Dataset entries:
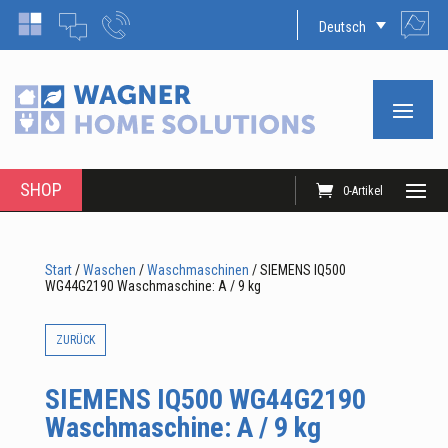
Deutsch
SHOP
0-Artikel
Start
/
Waschen
/
Waschmaschinen
/ SIEMENS IQ500
WG44G2190 Waschmaschine: A / 9 kg
ZURÜCK
SIEMENS IQ500 WG44G2190
Waschmaschine: A / 9 kg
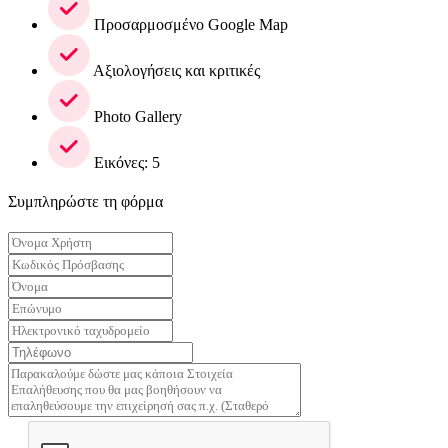
Προσαρμοσμένο Google Map
Αξιολογήσεις και κριτικές
Photo Gallery
Εικόνες: 5
Συμπληρώστε τη φόρμα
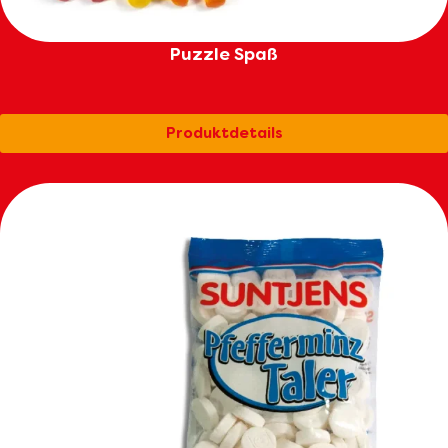
Puzzle Spaß
Produktdetails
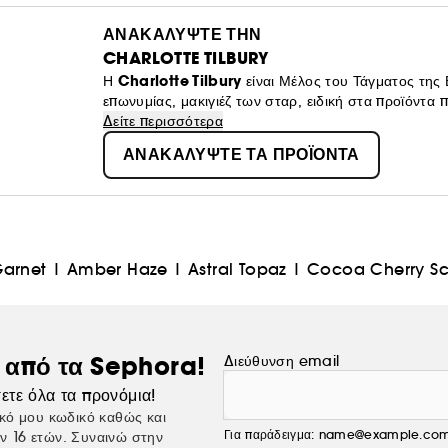
ΑΝΑΚΑΛΥΨΤΕ ΤΗΝ
CHARLOTTE TILBURY
Charlotte Tilbury
Η
είναι Μέλος του Τάγματος της 
επωνυμίας, μακιγιέζ των σταρ, ειδική στα προϊόντ
καινοτόμων αρωμάτων!
Δείτε περισσότερα
ΑΝΑΚΑΛΥΨΤΕ ΤΑ ΠΡΟΪΟΝΤΑ
Garnet
|
Amber Haze
|
Astral Topaz
|
Cocoa Cherry Sc
ς από τα Sephora!
Διεύθυνση email
ετε όλα τα προνόμια!
κό μου κωδικό καθώς και
Για παράδειγμα: name@example.co
ν 16 ετών. Συναινώ στην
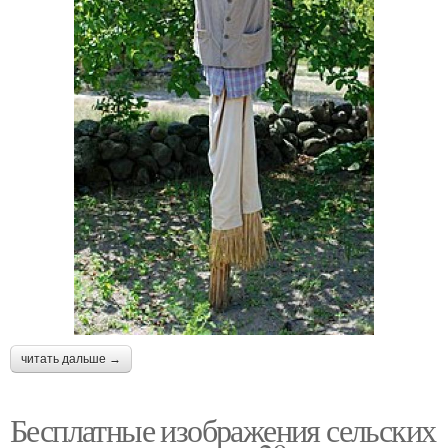
читать дальше →
Бесплатные изображения сельских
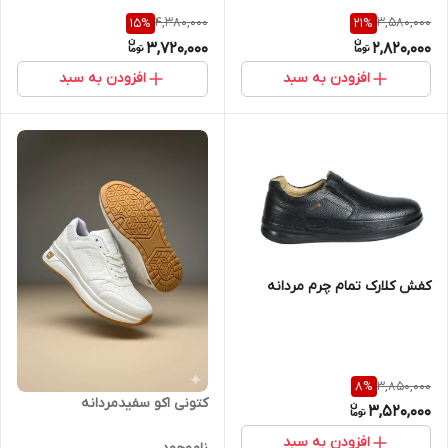
4,380,000
3,580,000
15
%
21
%
3,720,000
2,820,000
افزودن به سبد
افزودن به سبد
کفش کلارک تمام چرم مردانه
3,850,000
8
%
کتونی اکو سفیدمردانه
3,520,000
افزودن به سبد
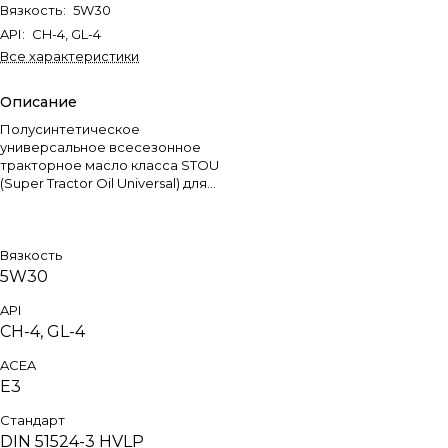
Вязкость
:
5W30
API
:
CH-4, GL-4
Все характеристики
Описание
Полусинтетическое
универсальное всесезонное
тракторное масло класса STOU
(Super Tractor Oil Universal) для
внедорожной
сельскохозяйственной,
лесозаготовительной и
строительной техники.
Вязкость
5W30
API
CH-4, GL-4
ACEA
E3
Стандарт
DIN 51524-3 HVLP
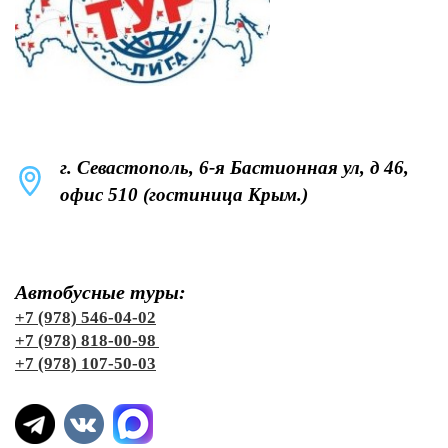
г. Севастополь, 6-я Бастионная ул, д 46,
офис 510 (гостиница Крым.)
Автобусные туры:
+7 (978) 546-04-02
+7 (978) 818-00-98
+7 (978) 107-50-03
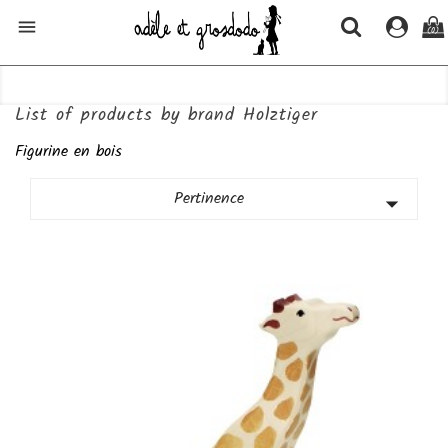

(0)
List of products by brand Holztiger
Figurine en bois
Pertinence


◆ **WORK TO BE COMPLETED**
Copy out all the data exactly. No images belong in the copy.

◆ **EXERCISE SOLUTION**
Deutsch
SHOP
0-Artikel
Start
/
Waschen
/
Waschmaschinen
/ SIEMENS IQ500
WG44G2190 Waschmaschine: A / 9 kg
ZURÜCK
SIEMENS IQ500 WG44G2190
Waschmaschine: A / 9 kg
Προσαρμοσμένο Google Map
Αξιολογήσεις και κριτικές
Photo Gallery
Εικόνες: 5
Συμπληρώστε τη φόρμα
Puzzle Spaß
Produktdetails
ΑΝΑΚΑΛΥΨΤΕ ΤΗΝ
CHARLOTTE TILBURY
Charlotte Tilbury
Η
είναι Μέλος του Τάγματος της 
επωνυμίας, μακιγιέζ των σταρ, ειδική στα προϊόντ
καινοτόμων αρωμάτων!
Δείτε περισσότερα
ΑΝΑΚΑΛΥΨΤΕ ΤΑ ΠΡΟΪΟΝΤΑ
Garnet
|
Amber Haze
|
Astral Topaz
|
Cocoa Cherry Sc
ς από τα Sephora!
Διεύθυνση email
ετε όλα τα προνόμια!
κό μου κωδικό καθώς και
Για παράδειγμα: name@example.co
ν 16 ετών. Συναινώ στην
читать дальше →
Бесплатные изображения сельских
4,380,000
3,580,000
15
%
21
%
3,720,000
2,820,000
افزودن به سبد
افزودن به سبد
کفش کلارک تمام چرم مردانه
3,850,000
8
%
کتونی اکو سفیدمردانه
3,520,000
افزودن به سبد
Вязкость
:
5W30
API
:
CH-4, GL-4
Все характеристики
Описание
Полусинтетическое
универсальное всесезонное
тракторное масло класса STOU
(Super Tractor Oil Universal) для
внедорожной
сельскохозяйственной,
лесозаготовительной и
строительной техники.
Вязкость
5W30
API
CH-4, GL-4
ACEA
E3
Стандарт
DIN 51524-3 HVLP
г. Севастополь, 6-я Бастионная ул, д 46,
офис 510 (гостиница Крым.)
Автобусные туры:
+7 (978) 546-04-02
+7 (978) 818-00-98
+7 (978) 107-50-03

(0)
List of products by brand Holztiger
Figurine en bois
Pertinence


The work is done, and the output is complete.